Re: Non-ORM layers over JDBC
On 24-Mar-08, at 1:40 PM, Craig Ringer wrote:
David Clark wrote:
If you want JDBC access that is more closely integrated into the
language I would suggest using Groovy. It REALLY simplifies JDBC
access because of Groovy's dynamic typing, which is basically the
same thing as using variant data types in C++, at least
syntactically. Groovy's way of executing JDBC's statements is also
much easier to use. Groovy compiles to Java class files and the
JVM doesn't know the difference. The groovy runtime/library is
just a jar file that you stick on your classpath.
This app needs to be maintainable by others and rather future-proof,
so I'm a little leery of Groovy as something that's still a bit "out
there" in Java land. I suspect that the best option here is plain
old JDBC. Thankfully the app won't need too much SQL with highly
variable WHERE clauses etc, so it shouldn't be too bad.
I think groovy is going to have considerable staying power.
I've just spent some time looking over the website for iBatis,
though, and I'd be interested in hearing if anybody has any
experience with / comments about it. It looks closer to what I'm
after than hibernate and friends do.
http://ibatis.apache.org/overview.html
ORM for me works really well in OLTP situations. If I am doing
pure OLTP I rarely need to go outside of my ORM access layer, which
is Hibernate. Hibernate's query language (HQL) has lots of
features to make writing SQL queries easier and lots of features to
minimize performance problems.
Yep, it seems pretty attractive for that sort of role - but not much
use for a 2 tier database app.
I'm trying to keep middleware application servers etc out of the
picture to reduce the number of required components - simplify
maintainance and administration, reduce dependencies, etc.
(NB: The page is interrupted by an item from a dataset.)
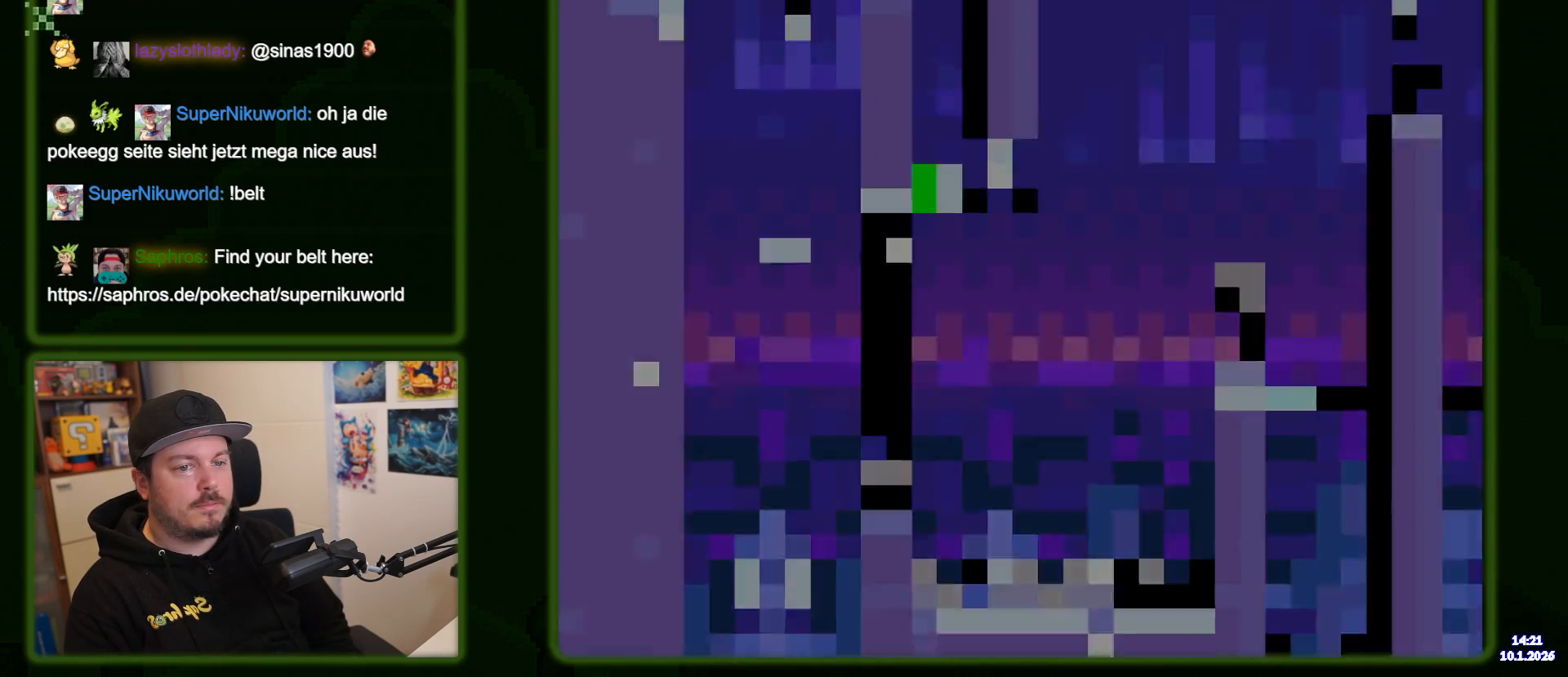
{"buttons": ["DPAD_UP"], "events": [[250, "DPAD_UP", "down"], [433, "Y", "up"]]}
If I wasn't taking that approach I'd probably just build it in C++
with Qt .
If you have lots of screens where users are basically building up
sql queries, using forms, then Hibernate's query by criteria makes
this easy because you are not longer manually building up SQL (or
HQL) queries by hand (which is really error prone). All of my
complicated search screens use this feature of Hibernate.
Yep, I truly detest the "Hmm, do I need an AND here" comma-and-
keyword juggling sort of low level syntax fiddling that's required
for building up SQL queries programatically. The query languages
offered by things like Hibernate look nice for that, but Hibernate
its self seems to be designed for use with middleware servers to the
detriment of most other things. I haven't found much good said about
its use in "direct" database apps, though it's clearly great for use
in an appserver.
I've also found it more difficult than I thought to plug Hibernate
queries directly into Swing for use as a data model, providing
efficient database fetching etc. Then again, my Java is rather
limited as is my Swing experience, so I might just be doing it wrong.